Problem details
An exact, complete copy of the entries is what is needed.

Stored data
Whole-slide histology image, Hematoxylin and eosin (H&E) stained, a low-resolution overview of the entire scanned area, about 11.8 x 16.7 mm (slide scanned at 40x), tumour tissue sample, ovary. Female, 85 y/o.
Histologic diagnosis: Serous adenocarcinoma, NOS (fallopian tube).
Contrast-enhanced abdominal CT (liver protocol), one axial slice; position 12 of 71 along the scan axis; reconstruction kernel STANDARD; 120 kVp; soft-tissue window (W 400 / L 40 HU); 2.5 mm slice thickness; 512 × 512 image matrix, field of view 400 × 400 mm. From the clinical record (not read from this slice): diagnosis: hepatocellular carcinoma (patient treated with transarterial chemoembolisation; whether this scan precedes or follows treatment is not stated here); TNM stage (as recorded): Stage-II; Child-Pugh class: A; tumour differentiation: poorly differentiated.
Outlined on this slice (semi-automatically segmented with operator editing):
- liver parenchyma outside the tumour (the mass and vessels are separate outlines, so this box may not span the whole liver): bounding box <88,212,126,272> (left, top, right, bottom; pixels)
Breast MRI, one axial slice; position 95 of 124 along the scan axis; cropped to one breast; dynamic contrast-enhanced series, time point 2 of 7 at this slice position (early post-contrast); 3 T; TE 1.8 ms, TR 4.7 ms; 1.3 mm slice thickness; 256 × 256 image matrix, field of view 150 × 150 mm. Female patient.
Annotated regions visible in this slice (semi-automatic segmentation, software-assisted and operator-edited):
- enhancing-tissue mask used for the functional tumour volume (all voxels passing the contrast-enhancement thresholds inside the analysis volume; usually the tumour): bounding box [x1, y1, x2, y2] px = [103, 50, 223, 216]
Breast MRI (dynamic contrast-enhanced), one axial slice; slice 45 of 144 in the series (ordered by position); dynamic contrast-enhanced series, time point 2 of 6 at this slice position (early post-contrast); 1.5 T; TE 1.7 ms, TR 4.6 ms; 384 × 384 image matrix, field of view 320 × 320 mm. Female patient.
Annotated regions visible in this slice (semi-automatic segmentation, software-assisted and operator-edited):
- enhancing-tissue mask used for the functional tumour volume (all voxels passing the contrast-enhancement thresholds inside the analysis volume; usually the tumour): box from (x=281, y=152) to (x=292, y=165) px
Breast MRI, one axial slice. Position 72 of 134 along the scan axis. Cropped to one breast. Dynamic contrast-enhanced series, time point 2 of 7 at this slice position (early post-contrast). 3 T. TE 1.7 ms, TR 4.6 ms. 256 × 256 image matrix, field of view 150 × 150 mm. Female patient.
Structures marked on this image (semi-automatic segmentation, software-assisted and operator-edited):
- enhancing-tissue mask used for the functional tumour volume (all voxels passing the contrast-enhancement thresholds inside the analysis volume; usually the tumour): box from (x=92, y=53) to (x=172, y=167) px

Task result
Whole-slide histology image, Hematoxylin and eosin (H&E) stained, a low-resolution overview of the entire scanned area, about 11.8 x 16.7 mm (slide scanned at 40x), tumour tissue sample, ovary. Female, 85 y/o.
Histologic diagnosis: Serous adenocarcinoma, NOS (fallopian tube).
Contrast-enhanced abdominal CT (liver protocol), one axial slice; position 12 of 71 along the scan axis; reconstruction kernel STANDARD; 120 kVp; soft-tissue window (W 400 / L 40 HU); 2.5 mm slice thickness; 512 × 512 image matrix, field of view 400 × 400 mm. From the clinical record (not read from this slice): diagnosis: hepatocellular carcinoma (patient treated with transarterial chemoembolisation; whether this scan precedes or follows treatment is not stated here); TNM stage (as recorded): Stage-II; Child-Pugh class: A; tumour differentiation: poorly differentiated.
Outlined on this slice (semi-automatically segmented with operator editing):
- liver parenchyma outside the tumour (the mass and vessels are separate outlines, so this box may not span the whole liver): bounding box <88,212,126,272> (left, top, right, bottom; pixels)
Breast MRI, one axial slice; position 95 of 124 along the scan axis; cropped to one breast; dynamic contrast-enhanced series, time point 2 of 7 at this slice position (early post-contrast); 3 T; TE 1.8 ms, TR 4.7 ms; 1.3 mm slice thickness; 256 × 256 image matrix, field of view 150 × 150 mm. Female patient.
Annotated regions visible in this slice (semi-automatic segmentation, software-assisted and operator-edited):
- enhancing-tissue mask used for the functional tumour volume (all voxels passing the contrast-enhancement thresholds inside the analysis volume; usually the tumour): bounding box [x1, y1, x2, y2] px = [103, 50, 223, 216]
Breast MRI (dynamic contrast-enhanced), one axial slice; slice 45 of 144 in the series (ordered by position); dynamic contrast-enhanced series, time point 2 of 6 at this slice position (early post-contrast); 1.5 T; TE 1.7 ms, TR 4.6 ms; 384 × 384 image matrix, field of view 320 × 320 mm. Female patient.
Annotated regions visible in this slice (semi-automatic segmentation, software-assisted and operator-edited):
- enhancing-tissue mask used for the functional tumour volume (all voxels passing the contrast-enhancement thresholds inside the analysis volume; usually the tumour): box from (x=281, y=152) to (x=292, y=165) px
Breast MRI, one axial slice. Position 72 of 134 along the scan axis. Cropped to one breast. Dynamic contrast-enhanced series, time point 2 of 7 at this slice position (early post-contrast). 3 T. TE 1.7 ms, TR 4.6 ms. 256 × 256 image matrix, field of view 150 × 150 mm. Female patient.
Structures marked on this image (semi-automatic segmentation, software-assisted and operator-edited):
- enhancing-tissue mask used for the functional tumour volume (all voxels passing the contrast-enhancement thresholds inside the analysis volume; usually the tumour): box from (x=92, y=53) to (x=172, y=167) px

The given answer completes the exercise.